Mark Hynes - thoughts on corporate disclosure

Opinions on changing rules, changing best practices, and their effect on investor relations officers.

Friday, July 08, 2005

Intangibles need formal reporting structure – enter the EBRC

The formal processes of financial disclosure have not kept pace with the needs of investors. Research shows that only about 25% of a company’s market value can be attributed to accounting book value, as captured by the existing GAAP model. The remaining 75% of market value is based upon “value drivers” - intangibles such as strategy, product innovation, people and customer loyalty, which are often NOT reported under disclosure requirements.
In early noughties (000’s), a casualty of the “changing fortunes” in tech stocks was the idea of these intangible business assets.
Amid bitter investor cynicism, soft items such as research and development, software, employee training and the power of brands were less likely to be counted as real assets on corporate balance sheets, alongside such traditional ‘old economy’ assets as factories, stocks and equipment. With stock prices falling in 2000, and some companies cooking the books, some investors – unsurprisingly - were asking what was real and what not. As a result unfortunately, a useful debate about this aspect of investor communication was put on hold.
At their worst, the promoters of Internet stocks wanted to have it both ways: to deduct such business expenses as R&D and advertising, whilst at the same time wanting investors to believe that these and other intangible investments should be counted as assets, not routine expenses as required by generally accepted accounting principles.
However, intangibles are recognised as assets when a company is acquired and the buyer pays more than so-called book value, which is based on the cost of tangible assets. If you bought AOL, for example, you would have to pay a lot more than the cost of the company's physical operations. You would have to pay for the AOL brand, which the company cannot count as an asset on its balance sheet, despite having spent significant money in building it.
In this more sober investment era, it is time revisit intangible business investments and the role they play in generating long-term profits. One organisation addressing this is the Enhanced Business Reporting Consortium, which is working toward consensus on an internationally recognized framework of voluntary guidelines for reporting that would make it easier to compare these intangibles.

The idea is that this framework would have internationally accepted definitions and measurements for industry-specific key performance indicators.
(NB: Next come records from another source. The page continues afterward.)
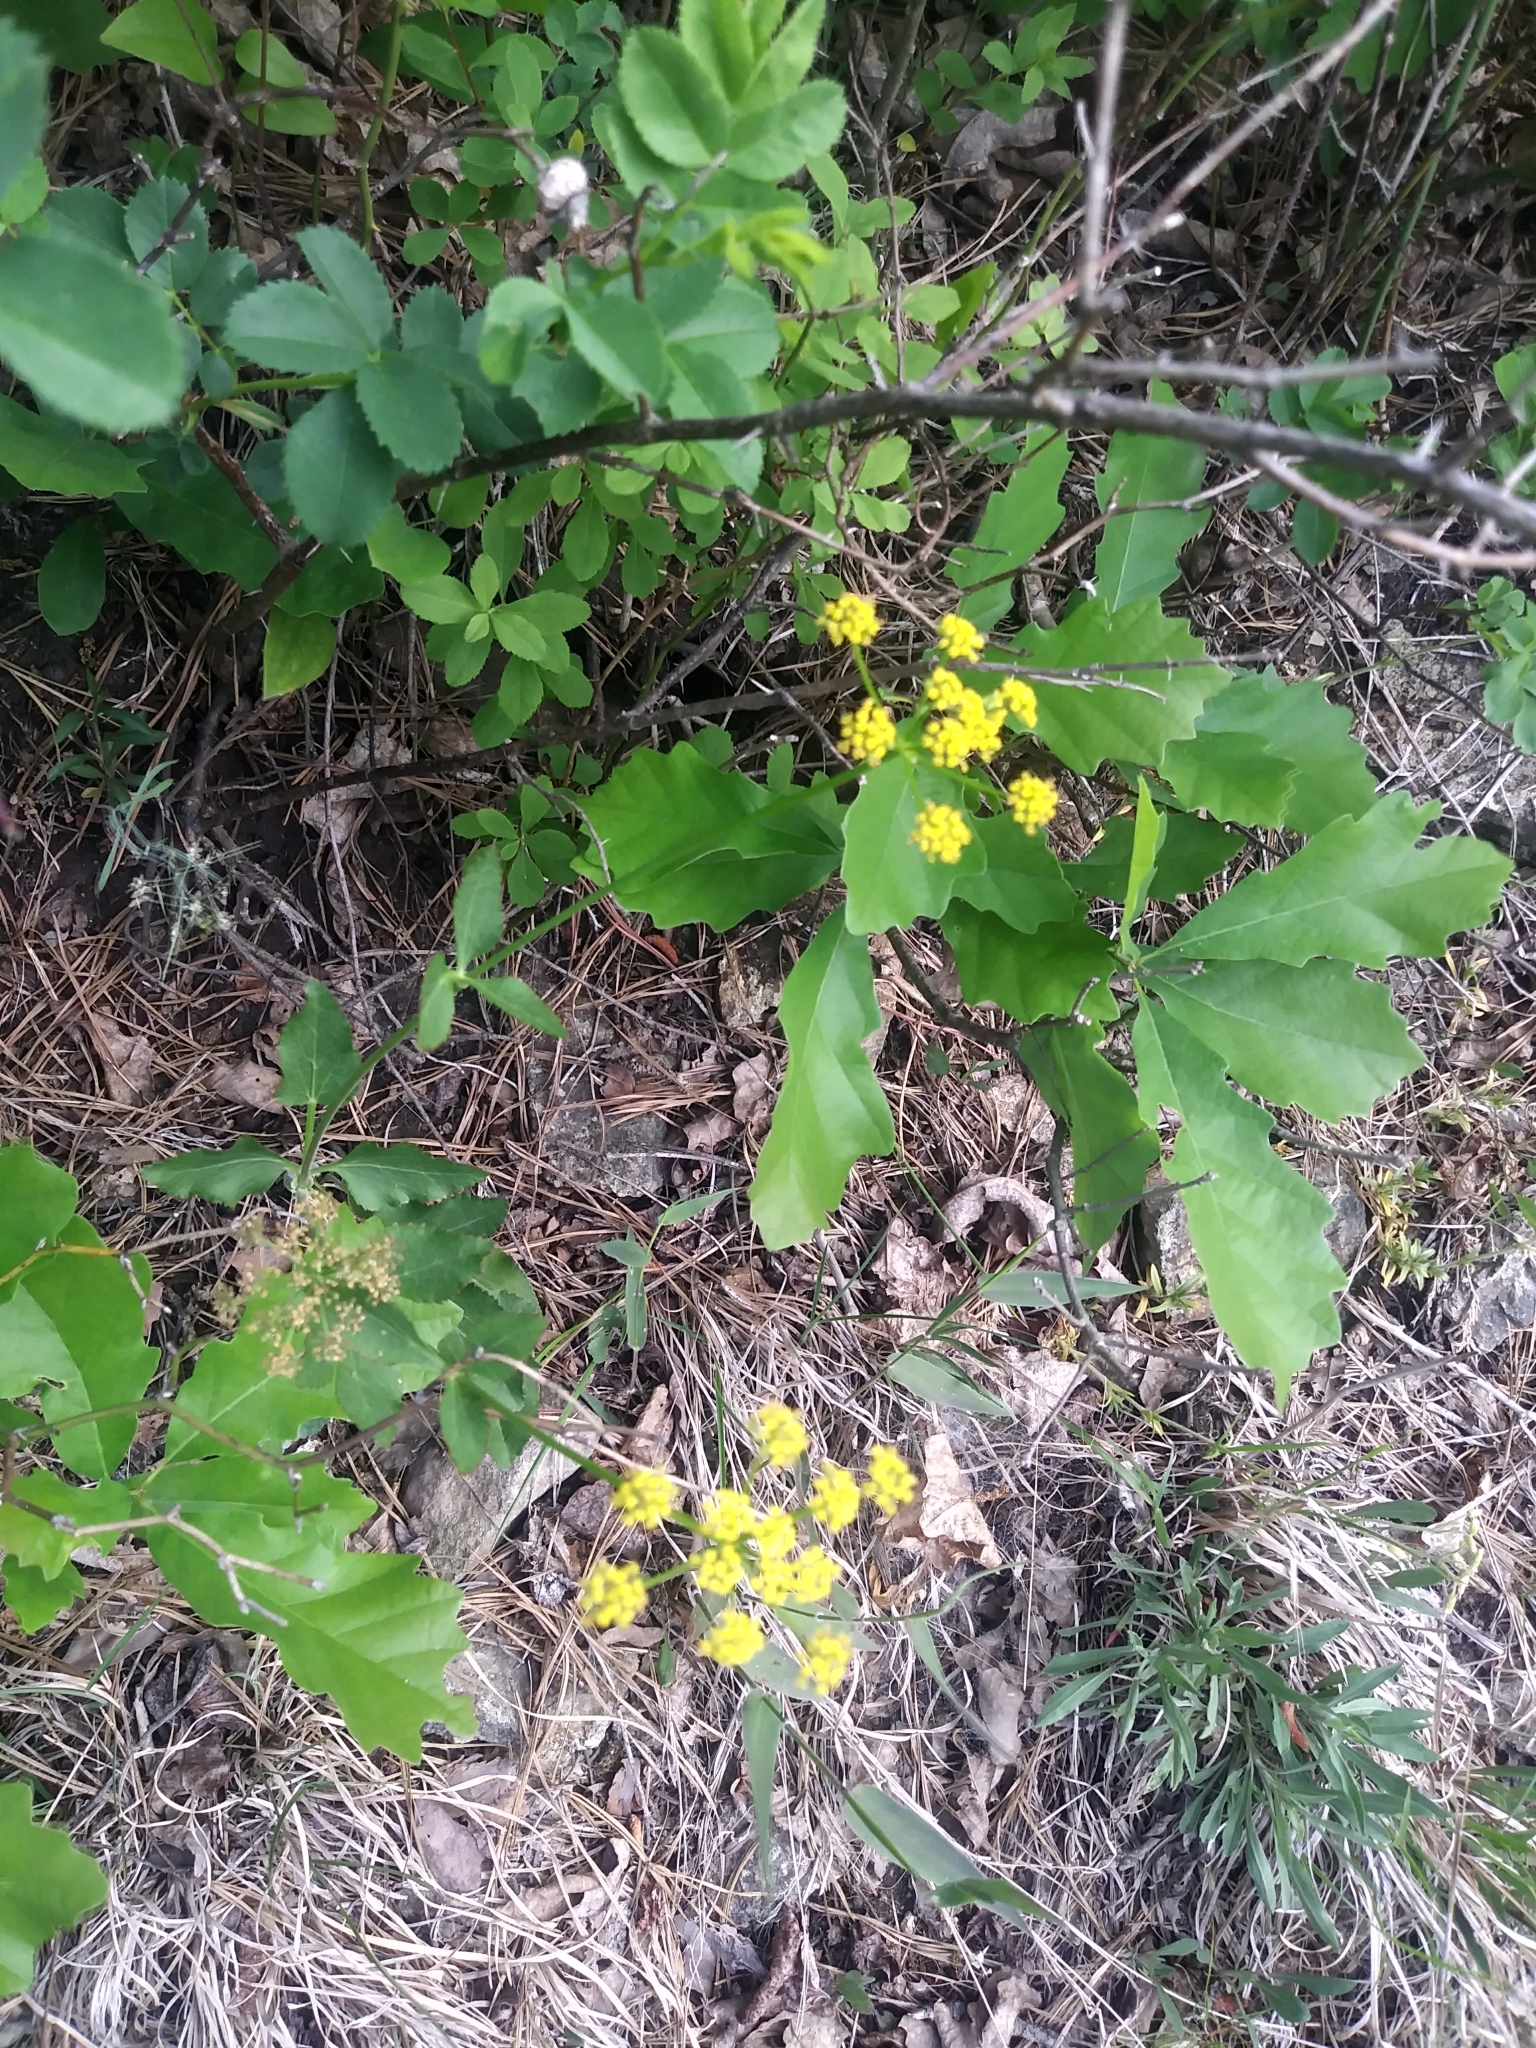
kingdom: Plantae
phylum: Tracheophyta
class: Magnoliopsida
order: Apiales
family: Apiaceae
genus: Zizia
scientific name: Zizia aurea
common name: Golden alexanders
There would be voluntary disclosure guidelines for information about opportunities, risks, strategies and plans, and about the quality, sustainability and variability of cash flows and earnings.

In the UK, the new OFR requirements recognise the importance of disclosing, business strategy, value drivers, risks and opportunities as a compliment to the financial statements. Enhanced Business Reporting aims to provide greater structure for these reports, making them easier for investors to use.

Tuesday, July 05, 2005

Changes in how inside information is distributed will affect IRO’s.

Issuers face greatly changed rules on how they must disseminate inside information, following the publication of the advice on transparency published this week. News must be distributed (pushed) to news agencies and newspapers across the EU, ‘fast’ and as close to simultaneously as possible. Issuers can undertake this themselves (in which case they must follow certain strict requirements) or they can use one of the competing service providers.

The Transparency Obligations Directive will be implemented in member states of the EU, starting in January next year. It introduces Europe rules – for the first time – on how news should be sent out, as well as a common standard for disclosure of major shareholdings (above 5%), and issues on half yearly reporting and equivalence of home country requirements for non EU issuers.

First the requirements. Issuers will need to make a choice as to whether they manage the distribution process themselves. In my view the vast majority will use a service provider, simply because life is too short. Specialist skills such as sending news electronically, with meta data identifying the issuer, using secure internet protocols, to newspapers, news agencies and key retail investor websites, are not something most issuers have – or wish to develop.

The good news is that by introducing competition, the regulators have ensured that service provider costs will be kept to a minimum. Previously, where an exchange has operated a monopoly, the costs have been “buried” in a listing fee. Now these costs will become transparent. If the UK – where a similar regime was introduced in 2002 – is anexample, costs will become highly competitive.

One challenge for issuers will be in ensuring that their chosen service provider has the skills necessary. The new rules remove the requirement for service providers to be ‘approved’ by their regulator, leaving the issuers to make their own choices. And since meeting disclosure is now judged by delivery to a service provider (not when the announcement is in the public domain) the choice is critical.
My advice is to look for providers that have published their own ‘audit’. This will demonstrate how they have meet the requirements, and reassure you that the distribution will be managed effectively.